START Text segment

One of Dublin’s leading gold broker and vault operators says it’s seen a major surge in demand from customers in Northern Ireland, amid fears of a sterling collapse after Brexit.

Merrion Vaults, located in Dublin city centre, estimates the number of Northern Irish clients using its services has risen by around 70% over 2018.

Seamus Fahy, the firm’s co-founder, says the rise in demand is due to people in Northern Ireland seeking to transfer savings into precious metals, traditionally seen as a “safe haven” in times of economic uncertainty.

Mr Fahy said: “It’s seen as a hedge.

“Customers are worried about a significant devaluation of sterling versus the euro, and versus the US dollar.

“They’ve got the money in a bank account, and they’re worried about it devaluing significantly, so a perfect hedge is buying gold bullion.”

Seamus Fahy has said 'customers are worried about a significant devaluation of sterling versus the euro'
Seamus Fahy has said ‘customers are worried about a significant devaluation of sterling versus the euro’

Mr Fahy says his Northern Irish clients, many of whom are business owners, are spending on average £5,000-£15,000 a time, but some have sought to purchase one kilogramme bars of gold, which cost around £31,500.

His company is now responding to demand by planning to open a vault in Belfast in the first quarter of next year – just in time for Brexit.

END Text segment

* **The problem**
Extend the news piece on Northern Irish demand for gold bullion, picking up right after its final sentence.

START Entries supplied

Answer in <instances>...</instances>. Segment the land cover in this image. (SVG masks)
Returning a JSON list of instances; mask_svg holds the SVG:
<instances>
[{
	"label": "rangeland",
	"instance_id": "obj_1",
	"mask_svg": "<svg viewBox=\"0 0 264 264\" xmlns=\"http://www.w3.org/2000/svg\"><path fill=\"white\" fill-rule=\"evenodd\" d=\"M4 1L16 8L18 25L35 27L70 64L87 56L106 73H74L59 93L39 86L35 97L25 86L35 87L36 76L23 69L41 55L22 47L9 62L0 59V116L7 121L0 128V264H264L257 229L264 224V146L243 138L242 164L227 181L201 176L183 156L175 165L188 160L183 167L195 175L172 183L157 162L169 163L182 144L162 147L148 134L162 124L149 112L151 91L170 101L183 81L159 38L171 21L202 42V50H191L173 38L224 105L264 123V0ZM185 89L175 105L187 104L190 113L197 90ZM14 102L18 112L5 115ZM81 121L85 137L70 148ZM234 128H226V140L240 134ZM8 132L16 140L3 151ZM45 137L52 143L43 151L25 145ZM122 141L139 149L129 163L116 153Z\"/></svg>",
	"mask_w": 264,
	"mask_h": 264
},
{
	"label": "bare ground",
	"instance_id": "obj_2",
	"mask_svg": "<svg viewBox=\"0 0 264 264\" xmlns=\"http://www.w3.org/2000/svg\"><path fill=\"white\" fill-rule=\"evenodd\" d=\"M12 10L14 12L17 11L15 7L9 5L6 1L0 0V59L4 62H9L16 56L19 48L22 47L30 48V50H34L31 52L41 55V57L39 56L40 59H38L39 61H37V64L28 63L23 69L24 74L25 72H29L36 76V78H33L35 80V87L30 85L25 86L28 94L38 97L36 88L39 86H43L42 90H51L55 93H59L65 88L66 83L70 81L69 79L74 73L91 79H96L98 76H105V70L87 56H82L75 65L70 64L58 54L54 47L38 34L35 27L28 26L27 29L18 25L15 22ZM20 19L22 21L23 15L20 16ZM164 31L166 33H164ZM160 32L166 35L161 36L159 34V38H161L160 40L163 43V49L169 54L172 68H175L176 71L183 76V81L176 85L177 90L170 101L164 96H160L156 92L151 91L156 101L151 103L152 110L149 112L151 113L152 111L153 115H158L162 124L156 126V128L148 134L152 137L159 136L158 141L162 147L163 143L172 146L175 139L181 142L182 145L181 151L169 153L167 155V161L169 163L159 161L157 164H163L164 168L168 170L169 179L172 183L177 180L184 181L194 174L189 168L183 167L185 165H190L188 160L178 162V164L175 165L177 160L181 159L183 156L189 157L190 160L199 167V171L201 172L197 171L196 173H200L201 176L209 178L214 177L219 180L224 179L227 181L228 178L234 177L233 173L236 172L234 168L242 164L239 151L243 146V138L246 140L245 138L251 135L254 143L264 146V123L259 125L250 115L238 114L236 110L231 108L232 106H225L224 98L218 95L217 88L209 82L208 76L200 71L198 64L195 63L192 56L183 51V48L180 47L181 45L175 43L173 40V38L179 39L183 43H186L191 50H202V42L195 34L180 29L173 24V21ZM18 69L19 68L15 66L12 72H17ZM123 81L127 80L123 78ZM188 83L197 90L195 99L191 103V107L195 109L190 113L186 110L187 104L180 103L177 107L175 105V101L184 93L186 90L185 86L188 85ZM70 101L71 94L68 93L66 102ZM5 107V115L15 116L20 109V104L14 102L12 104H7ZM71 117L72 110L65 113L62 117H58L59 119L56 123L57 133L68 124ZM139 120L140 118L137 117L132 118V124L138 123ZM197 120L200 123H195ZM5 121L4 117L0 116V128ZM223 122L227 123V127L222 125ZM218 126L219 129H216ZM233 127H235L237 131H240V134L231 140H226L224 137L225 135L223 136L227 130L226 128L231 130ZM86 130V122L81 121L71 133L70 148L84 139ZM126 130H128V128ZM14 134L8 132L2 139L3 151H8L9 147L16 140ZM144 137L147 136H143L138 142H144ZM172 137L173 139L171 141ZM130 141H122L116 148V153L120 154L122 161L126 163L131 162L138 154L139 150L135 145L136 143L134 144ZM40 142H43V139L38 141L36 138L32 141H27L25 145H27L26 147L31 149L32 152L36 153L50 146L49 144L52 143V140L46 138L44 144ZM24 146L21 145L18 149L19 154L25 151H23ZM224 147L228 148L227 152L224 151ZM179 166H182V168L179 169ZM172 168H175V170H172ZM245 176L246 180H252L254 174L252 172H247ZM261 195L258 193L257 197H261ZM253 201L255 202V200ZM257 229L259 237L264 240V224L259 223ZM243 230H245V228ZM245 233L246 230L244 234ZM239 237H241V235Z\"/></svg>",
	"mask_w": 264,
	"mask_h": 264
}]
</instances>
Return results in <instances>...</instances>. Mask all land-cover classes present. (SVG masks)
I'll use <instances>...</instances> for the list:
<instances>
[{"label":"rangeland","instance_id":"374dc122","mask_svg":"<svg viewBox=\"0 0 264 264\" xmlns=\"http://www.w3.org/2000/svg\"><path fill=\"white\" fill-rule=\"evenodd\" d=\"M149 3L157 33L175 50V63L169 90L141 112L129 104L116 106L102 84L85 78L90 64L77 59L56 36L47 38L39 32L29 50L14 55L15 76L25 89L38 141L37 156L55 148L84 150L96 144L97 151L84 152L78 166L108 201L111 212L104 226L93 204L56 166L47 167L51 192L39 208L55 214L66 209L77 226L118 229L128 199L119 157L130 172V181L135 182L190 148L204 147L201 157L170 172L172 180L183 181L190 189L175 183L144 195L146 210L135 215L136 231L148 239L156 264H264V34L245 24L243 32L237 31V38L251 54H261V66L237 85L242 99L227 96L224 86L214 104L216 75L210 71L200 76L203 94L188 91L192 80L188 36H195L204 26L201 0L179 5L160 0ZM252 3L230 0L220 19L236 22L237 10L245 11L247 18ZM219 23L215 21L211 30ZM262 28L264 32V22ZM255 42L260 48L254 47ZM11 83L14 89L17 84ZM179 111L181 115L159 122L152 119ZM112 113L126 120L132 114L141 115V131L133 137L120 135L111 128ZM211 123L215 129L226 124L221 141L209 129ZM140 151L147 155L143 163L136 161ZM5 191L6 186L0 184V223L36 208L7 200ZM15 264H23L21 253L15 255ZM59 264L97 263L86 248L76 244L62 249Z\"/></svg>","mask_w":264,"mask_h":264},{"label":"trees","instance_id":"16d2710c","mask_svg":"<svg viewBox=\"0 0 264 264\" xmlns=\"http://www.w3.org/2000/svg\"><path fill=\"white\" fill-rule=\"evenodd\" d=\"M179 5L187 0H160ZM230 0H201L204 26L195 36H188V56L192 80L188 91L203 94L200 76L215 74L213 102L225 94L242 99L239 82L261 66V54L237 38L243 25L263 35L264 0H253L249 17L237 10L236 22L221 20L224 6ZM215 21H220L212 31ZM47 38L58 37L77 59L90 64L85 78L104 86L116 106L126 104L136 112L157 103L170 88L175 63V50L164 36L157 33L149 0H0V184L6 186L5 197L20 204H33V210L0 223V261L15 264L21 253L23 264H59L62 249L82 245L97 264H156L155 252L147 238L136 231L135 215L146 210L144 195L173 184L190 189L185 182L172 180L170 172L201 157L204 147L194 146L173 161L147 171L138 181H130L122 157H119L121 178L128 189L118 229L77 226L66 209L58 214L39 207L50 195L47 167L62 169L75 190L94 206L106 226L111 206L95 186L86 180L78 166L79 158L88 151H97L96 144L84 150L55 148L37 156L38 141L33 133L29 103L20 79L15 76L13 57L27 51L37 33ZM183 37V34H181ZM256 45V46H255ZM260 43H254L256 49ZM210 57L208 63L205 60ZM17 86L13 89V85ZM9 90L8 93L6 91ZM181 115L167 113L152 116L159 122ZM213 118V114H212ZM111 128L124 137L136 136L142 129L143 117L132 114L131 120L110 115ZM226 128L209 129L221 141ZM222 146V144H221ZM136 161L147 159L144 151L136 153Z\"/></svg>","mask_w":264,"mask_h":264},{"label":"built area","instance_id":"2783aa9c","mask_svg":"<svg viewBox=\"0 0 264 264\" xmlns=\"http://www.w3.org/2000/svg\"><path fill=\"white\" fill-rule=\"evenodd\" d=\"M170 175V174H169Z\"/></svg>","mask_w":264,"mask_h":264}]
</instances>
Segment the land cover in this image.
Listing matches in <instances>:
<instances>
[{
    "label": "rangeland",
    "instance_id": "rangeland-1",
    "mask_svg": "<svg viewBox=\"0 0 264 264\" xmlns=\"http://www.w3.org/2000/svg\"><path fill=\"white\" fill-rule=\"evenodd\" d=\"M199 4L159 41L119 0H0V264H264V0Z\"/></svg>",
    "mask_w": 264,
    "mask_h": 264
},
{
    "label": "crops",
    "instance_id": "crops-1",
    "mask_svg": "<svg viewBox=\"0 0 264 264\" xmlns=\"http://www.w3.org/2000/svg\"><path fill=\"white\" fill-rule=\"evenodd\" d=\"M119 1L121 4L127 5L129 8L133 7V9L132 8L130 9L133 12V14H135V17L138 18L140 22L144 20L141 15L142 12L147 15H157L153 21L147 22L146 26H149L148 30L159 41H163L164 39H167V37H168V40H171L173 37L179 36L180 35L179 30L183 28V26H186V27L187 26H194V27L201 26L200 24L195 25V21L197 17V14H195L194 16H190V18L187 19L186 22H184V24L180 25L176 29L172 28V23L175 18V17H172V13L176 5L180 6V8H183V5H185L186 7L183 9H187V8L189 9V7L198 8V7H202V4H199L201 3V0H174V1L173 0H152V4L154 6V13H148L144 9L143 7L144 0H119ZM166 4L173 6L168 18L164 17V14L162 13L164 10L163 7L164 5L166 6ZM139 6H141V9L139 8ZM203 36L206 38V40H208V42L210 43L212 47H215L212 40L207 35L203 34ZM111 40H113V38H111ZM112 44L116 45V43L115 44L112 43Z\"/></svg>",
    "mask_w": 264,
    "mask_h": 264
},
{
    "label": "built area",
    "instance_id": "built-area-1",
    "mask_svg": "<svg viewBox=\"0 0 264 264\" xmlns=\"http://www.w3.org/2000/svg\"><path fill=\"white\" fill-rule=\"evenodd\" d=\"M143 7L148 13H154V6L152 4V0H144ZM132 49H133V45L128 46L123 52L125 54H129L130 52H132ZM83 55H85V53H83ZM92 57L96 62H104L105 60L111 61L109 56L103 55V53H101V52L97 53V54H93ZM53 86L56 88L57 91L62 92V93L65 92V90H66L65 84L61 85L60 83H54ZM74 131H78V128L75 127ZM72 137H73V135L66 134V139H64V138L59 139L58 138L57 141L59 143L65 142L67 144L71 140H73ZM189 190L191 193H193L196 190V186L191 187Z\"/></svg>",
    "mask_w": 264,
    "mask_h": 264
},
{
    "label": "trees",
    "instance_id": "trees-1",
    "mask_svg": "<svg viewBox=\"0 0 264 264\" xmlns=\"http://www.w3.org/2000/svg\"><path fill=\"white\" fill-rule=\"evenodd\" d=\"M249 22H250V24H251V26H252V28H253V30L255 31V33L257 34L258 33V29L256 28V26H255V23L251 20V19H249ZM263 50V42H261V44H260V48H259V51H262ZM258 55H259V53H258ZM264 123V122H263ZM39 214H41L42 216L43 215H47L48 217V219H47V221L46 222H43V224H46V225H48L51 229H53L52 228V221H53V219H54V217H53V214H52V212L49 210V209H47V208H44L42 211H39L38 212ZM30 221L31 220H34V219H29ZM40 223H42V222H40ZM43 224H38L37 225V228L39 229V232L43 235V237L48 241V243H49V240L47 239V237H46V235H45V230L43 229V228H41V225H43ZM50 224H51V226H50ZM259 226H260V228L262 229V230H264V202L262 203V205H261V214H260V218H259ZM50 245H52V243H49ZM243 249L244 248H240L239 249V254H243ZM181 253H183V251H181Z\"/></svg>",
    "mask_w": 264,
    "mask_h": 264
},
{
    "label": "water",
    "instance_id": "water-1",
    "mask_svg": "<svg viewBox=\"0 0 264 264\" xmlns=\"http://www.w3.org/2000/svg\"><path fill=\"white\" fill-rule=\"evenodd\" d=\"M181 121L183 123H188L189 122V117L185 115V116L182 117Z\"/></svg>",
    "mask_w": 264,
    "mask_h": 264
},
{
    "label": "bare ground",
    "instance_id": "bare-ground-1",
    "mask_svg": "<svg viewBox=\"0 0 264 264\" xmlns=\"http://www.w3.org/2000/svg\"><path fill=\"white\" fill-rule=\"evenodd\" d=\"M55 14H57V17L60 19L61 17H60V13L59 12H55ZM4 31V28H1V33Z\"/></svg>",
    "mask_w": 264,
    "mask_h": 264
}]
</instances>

END Entries supplied

* **Response to this task**
Jonathan Sheahan, managing director of the financial adviser firm Compass Private Wealth, says he isn’t surprised by the increased demand.

He said: “There’s been lots of volatility and uncertainty in investment markets, and in Europe, Brexit has been the biggest culprit for that.

“Until such time as investors have more clarity as to what is going to happen with the UK and the EU and sterling, we’ll see more and more people taking an interest in precious metals like gold.”

Meanwhile, Ireland’s largest precious metals dealer, GoldCore, has opened an “institutional-grade” vault in Dublin, and is hoping to capitalise on Brexit by taking some business from London in the run-up to the UK’s departure from the EU.

The company’s CEO Stephen Flood said: “A lot of UK clients will look at Dublin, we believe, to store their precious metals, their safe haven asset.

“We believe that Dublin will now be an important component in the global bullion industry – an alternative to London.”

London is a major global hub for gold trading and storage.

Last year, the London Bullion Market Association estimated that there are some 600,000 gold bars, worth nearly $300bn, (£262bn) stashed in the capital.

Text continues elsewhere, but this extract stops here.